### Action item
Go through the records and copy out each line that contains the string "dlgs".

------------------------------------------------

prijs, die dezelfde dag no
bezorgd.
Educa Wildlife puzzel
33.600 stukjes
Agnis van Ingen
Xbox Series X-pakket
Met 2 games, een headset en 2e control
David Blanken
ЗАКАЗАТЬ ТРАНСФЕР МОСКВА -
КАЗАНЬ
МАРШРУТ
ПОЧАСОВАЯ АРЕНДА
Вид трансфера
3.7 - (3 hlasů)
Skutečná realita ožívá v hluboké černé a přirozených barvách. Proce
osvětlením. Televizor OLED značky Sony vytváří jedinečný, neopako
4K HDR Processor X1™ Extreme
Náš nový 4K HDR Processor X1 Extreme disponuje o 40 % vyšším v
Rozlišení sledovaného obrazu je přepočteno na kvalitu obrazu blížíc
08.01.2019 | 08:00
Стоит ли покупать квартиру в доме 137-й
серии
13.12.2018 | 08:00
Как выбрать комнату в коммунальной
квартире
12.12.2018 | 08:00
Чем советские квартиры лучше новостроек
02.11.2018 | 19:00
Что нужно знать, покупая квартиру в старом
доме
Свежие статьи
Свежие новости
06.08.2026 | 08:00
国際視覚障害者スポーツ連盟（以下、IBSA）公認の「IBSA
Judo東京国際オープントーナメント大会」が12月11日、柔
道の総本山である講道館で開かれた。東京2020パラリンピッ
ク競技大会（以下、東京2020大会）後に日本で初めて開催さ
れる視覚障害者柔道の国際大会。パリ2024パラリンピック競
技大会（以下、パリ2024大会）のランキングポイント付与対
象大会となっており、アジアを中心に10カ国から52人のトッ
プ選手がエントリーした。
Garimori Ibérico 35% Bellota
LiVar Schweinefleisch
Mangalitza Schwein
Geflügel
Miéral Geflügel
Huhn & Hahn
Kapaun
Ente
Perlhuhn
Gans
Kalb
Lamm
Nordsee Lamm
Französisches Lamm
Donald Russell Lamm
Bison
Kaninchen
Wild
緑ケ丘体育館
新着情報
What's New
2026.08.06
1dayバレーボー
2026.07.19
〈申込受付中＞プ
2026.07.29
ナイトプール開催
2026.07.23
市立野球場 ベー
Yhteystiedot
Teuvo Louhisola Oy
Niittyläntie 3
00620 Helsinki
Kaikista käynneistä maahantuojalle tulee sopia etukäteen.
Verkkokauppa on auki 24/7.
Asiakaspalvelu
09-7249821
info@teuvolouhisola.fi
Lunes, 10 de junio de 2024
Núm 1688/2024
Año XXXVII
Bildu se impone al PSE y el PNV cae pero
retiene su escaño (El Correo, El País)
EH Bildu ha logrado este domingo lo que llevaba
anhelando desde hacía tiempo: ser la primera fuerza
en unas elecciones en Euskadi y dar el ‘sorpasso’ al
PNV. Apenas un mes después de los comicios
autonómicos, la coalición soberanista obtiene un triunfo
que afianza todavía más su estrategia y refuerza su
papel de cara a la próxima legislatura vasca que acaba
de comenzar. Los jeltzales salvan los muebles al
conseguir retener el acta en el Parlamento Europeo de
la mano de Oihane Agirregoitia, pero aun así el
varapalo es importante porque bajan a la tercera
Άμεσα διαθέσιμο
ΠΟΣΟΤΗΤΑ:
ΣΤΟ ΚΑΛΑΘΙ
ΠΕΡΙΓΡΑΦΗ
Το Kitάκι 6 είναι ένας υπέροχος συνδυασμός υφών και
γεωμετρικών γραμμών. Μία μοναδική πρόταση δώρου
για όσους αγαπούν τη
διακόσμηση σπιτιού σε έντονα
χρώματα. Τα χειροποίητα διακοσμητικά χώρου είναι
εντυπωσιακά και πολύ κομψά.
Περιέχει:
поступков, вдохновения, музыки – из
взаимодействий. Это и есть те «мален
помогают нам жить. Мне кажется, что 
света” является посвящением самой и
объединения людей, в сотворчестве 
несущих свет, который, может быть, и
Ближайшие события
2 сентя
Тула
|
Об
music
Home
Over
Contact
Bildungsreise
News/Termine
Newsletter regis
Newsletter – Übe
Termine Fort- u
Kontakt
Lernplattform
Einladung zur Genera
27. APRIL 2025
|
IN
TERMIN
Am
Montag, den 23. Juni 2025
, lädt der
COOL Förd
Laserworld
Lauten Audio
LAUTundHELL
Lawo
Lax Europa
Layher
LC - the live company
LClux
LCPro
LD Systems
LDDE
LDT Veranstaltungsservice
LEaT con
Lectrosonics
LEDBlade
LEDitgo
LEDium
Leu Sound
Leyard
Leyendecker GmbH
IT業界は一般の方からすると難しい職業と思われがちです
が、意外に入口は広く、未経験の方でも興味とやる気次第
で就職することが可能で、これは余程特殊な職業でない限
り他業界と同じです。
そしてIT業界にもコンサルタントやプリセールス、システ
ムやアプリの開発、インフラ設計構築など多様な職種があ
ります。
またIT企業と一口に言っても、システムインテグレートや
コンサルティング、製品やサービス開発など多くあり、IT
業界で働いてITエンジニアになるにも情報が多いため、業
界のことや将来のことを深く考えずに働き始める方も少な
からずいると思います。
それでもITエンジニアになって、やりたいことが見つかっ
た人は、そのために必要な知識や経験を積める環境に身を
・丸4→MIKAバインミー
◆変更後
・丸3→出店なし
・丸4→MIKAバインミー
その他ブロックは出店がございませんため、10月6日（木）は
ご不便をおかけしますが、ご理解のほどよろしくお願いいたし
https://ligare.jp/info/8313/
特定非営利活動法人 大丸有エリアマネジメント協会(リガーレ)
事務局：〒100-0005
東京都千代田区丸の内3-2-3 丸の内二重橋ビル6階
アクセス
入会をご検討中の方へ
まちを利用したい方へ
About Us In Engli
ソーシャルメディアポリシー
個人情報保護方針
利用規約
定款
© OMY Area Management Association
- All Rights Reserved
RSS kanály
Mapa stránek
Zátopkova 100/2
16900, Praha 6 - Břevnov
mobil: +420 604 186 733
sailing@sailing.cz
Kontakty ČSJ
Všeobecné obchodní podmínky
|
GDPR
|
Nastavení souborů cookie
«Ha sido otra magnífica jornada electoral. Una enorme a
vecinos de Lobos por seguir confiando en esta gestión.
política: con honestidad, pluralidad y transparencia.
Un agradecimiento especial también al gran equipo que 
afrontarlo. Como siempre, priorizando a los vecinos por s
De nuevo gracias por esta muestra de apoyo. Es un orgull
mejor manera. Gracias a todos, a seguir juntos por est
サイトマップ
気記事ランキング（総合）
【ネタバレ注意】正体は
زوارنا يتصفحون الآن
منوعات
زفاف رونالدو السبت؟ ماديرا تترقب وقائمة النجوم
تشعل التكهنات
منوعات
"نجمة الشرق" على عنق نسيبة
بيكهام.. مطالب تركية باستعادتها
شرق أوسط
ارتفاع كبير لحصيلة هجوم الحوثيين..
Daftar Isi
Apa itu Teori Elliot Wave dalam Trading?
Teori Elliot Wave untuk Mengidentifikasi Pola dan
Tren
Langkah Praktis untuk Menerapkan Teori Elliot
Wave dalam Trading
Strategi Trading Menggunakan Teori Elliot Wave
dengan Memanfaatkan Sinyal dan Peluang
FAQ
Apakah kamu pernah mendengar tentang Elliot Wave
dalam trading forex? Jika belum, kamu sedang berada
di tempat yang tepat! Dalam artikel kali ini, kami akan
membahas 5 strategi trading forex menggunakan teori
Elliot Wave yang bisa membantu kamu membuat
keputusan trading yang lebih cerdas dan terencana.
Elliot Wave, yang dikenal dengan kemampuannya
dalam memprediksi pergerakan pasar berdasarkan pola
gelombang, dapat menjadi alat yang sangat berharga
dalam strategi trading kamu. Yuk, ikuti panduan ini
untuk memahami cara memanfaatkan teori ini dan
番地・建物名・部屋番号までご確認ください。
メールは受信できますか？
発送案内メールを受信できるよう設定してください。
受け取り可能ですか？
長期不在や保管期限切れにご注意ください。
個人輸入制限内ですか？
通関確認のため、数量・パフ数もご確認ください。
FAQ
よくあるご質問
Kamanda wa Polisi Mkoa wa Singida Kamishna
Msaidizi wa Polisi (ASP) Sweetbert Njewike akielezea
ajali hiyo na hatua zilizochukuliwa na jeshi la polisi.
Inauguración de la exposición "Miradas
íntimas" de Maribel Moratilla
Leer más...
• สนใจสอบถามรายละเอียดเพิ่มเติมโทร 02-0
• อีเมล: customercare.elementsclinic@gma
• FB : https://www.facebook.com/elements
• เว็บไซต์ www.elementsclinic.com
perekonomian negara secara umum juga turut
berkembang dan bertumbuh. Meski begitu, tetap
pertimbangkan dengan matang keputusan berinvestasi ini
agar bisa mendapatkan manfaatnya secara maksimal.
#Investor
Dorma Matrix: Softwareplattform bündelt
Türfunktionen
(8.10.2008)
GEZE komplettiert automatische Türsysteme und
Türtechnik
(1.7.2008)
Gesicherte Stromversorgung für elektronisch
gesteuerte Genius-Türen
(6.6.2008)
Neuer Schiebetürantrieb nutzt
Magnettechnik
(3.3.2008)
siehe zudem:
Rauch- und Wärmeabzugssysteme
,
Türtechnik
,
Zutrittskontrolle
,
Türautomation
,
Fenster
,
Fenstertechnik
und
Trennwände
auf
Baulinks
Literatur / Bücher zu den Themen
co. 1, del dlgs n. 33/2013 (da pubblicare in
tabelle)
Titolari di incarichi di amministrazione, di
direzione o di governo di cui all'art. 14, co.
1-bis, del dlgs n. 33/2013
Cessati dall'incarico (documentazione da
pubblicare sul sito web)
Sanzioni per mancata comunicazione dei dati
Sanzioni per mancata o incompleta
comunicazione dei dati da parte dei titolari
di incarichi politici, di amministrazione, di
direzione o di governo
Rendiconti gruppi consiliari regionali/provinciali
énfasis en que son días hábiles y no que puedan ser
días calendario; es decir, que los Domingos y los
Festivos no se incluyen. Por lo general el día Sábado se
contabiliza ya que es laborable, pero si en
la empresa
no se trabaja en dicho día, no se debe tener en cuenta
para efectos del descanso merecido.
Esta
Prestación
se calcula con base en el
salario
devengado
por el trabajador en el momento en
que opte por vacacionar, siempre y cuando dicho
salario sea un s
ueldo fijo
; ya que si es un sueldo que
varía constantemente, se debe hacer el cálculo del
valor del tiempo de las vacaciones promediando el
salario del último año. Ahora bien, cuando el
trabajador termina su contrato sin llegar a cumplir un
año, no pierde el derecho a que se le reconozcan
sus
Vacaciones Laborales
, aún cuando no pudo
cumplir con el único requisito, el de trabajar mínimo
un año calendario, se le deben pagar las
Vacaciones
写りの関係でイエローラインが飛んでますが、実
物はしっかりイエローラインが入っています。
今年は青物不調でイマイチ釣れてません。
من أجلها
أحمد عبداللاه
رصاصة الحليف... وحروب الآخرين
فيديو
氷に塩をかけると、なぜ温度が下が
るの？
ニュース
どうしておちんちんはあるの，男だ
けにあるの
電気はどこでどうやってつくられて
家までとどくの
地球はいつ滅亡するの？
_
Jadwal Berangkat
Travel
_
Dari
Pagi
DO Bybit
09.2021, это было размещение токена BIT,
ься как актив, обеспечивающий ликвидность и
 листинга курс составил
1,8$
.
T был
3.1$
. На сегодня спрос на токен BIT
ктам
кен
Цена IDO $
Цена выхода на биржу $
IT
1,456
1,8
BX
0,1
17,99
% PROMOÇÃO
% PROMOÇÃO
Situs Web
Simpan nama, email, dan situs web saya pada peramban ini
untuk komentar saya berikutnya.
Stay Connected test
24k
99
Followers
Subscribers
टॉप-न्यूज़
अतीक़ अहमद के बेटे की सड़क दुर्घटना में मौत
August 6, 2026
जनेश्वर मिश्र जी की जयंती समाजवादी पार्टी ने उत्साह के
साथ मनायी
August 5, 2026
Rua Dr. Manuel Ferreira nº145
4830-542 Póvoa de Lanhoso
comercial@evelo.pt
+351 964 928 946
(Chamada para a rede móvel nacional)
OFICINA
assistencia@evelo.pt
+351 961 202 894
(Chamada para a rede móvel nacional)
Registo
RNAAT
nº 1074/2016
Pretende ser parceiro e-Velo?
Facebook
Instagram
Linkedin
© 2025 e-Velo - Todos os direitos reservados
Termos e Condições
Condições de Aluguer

------------------------------------------------

### Result of the exercise
co. 1, del dlgs n. 33/2013 (da pubblicare in
1-bis, del dlgs n. 33/2013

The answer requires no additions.